The fixed Companies House fee for administrative restoration is currently £341. Where a waiver letter is needed in England and Wales, the current waiver letter fee is £64. Court restoration is usually more expensive because court fees, service costs, and additional professional or government costs may apply, and outstanding filing fees or late penalties can still remain payable.
| Cost area | Administrative restoration | Court restoration |
|---|---|---|
| Companies House restoration fee | £341 | Not the same route |
| Waiver letter in England and Wales where needed | £64 | Consent or Crown-related costs may still be relevant depending on the case |
| Court fee | Not applicable | Variable - check the live HMCTS fee tables at the time of issue |
| Outstanding filing fees and penalties | May still apply | May still apply |
Restoration is rarely just about the restoration application itself. Companies House says outstanding documents normally need to be delivered and related fees paid. That often means catching up overdue accounts and confirmation statements, and then putting the company onto a stable ongoing compliance footing. The restored company may also need fresh review of dormant company accounts, CT600 tax return positions, and other historic filing issues depending on whether the company was trading or inactive.
One useful point in the Companies House guidance is that the dissolved period is generally disregarded for some late filing penalty purposes. However, penalties that had already arisen before dissolution can still remain an issue, so restoration should never be treated as a clean reset.
Once restoration takes effect, the company is generally treated as though it had continued in existence. A restoration notice will appear in the Gazette. If the old company name is no longer available, Companies House may restore the company under a different name or, in some cases, temporarily under its company number. If that happens, the company must then change the name within the required period.
After restoration, the real work often starts. Many overseas directors need to restore the company and then immediately deal with overdue confirmation statements, annual accounts filing, corporate records, banking access, and practical steps to avoid another strike-off. This is where structured company compliance services can help keep the company back in good order.

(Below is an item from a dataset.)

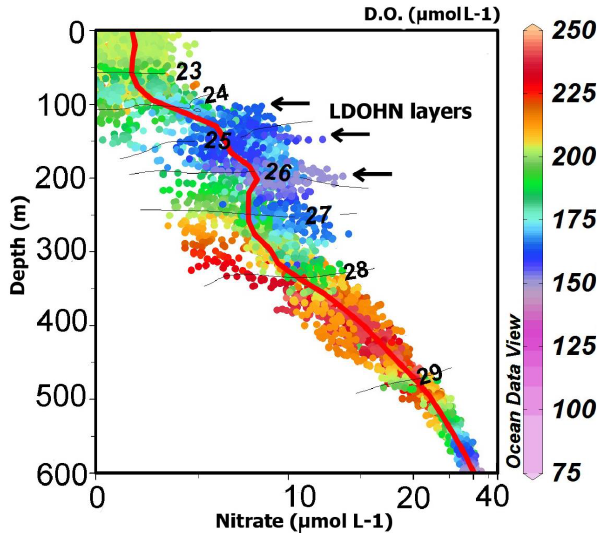
Fig. 5. Depth profile plot of nitrate concentrations with dis- solved oxygen concentrations overlay and in situ density con- tour lines in black, from 21 ◦ S transect. Several LDOHN lay- ers are visible just below the ρ = 24kgm − 3 density isoline, and between ρ = 25–26kgm − 3 isolines (black arrows) and below ρ = 27kgm − 3 . Note that oxygen is locally lowered below satura- tion in each LDOHN layer, but each layer has a different character- istic oxygen signal (seen as varying pale blue, dark blue and purple shading of dots). Data from transect 1 (Fig. 1f) were fitted through piece-wise linear least squares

If the company was dissolved because it should have been closed properly, the right comparison is often not restoration versus doing nothing, but restoration versus a compliant future plan that may include closing or striking off a UK company at the right time and in the right way.
This article is provided for general information only and does not constitute legal, tax, accounting, insolvency or litigation advice. Company restoration depends on the facts of each case, including how the company was dissolved, the jurisdiction involved, any Crown property issues, and the current state of the company record.